Hilo —
((
# como crear initrd

## antogc

buenas, estoy probando a instalar openvz para ver q tal va...el tema es q me bajo lo sources, los compilo, los añado al grub y observo que no me arranca...me da un error 

 *Quote:*   

> 
> 
> VFS: Cannot open root device "hda3" or unknwon-block(2,0)
> 
> Please append a correct "root=" boot option.
> ...

 

encuentro en una pagina la solucion referente a crear el initrd...

 *Quote:*   

> 
> 
> this is is a typical error ,when you don't have a initrd to load the modules before mounting the root filesystem , the other kernel can load them because it was compiled against all the necessary modules as built in , and specially the fs modules , it's not the case for the openvz kernel wish have been compiled the fs as modules 
> 
> 

 

alguien sabe como se hace???

gracias...

----------

## antogc

por cierto, viendo un poco la fuente del problema me he dado cuenta que en el menufongi del kernel 2.6.18 no tiene ( o mejor dicho no viene) la opcion para soporte SATA.

 *Quote:*   

> 
> 
> Device Drivers --> Serial ATA (prod) and Parallel ATA drivers...
> 
> 

 

es posible q no tenga soporte ese kernel?? estaba la opcion para discos duros SATA en otro sitio en esos kernels??

puedo añadir dicho soporte en caso de q realmente el kernel no tenga soporte SATA??

gracias...

----------

## gringo

 *Quote:*   

> Device Drivers --> Serial ATA (prod) and Parallel ATA drivers... 

 

antes del 2.6.18, los drivers sata estaban en la sección del subsistema scsi, apartado "lowlevel drivers".
))
Ejercicio propuesto a —
Convierte en una lista JSON de cadenas las entradas situadas entre la que contiene "line at (424, 403): none -> present" y la que contiene "line at (762, 500): none -> present", ambas incluidas. Usa una cadena por línea y omite las líneas en blanco.

Material entregado —
((
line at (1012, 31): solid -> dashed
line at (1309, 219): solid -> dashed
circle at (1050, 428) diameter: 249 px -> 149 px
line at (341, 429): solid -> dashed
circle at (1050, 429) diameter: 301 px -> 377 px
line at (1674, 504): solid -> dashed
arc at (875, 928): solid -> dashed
))
((
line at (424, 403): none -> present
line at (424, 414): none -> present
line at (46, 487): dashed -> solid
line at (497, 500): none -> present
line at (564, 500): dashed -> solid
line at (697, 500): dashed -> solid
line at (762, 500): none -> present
))
Ejercicio propuesto b —
Según el hilo, ¿en qué sección estaban los drivers SATA antes del kernel 2.6.18?

Resultado a —
[
  "line at (424, 403): none -> present",
  "line at (424, 414): none -> present",
  "line at (46, 487): dashed -> solid",
  "line at (497, 500): none -> present",
  "line at (564, 500): dashed -> solid",
  "line at (697, 500): dashed -> solid",
  "line at (762, 500): none -> present"
]

Resultado b —
En la sección del subsistema scsi, apartado "lowlevel drivers".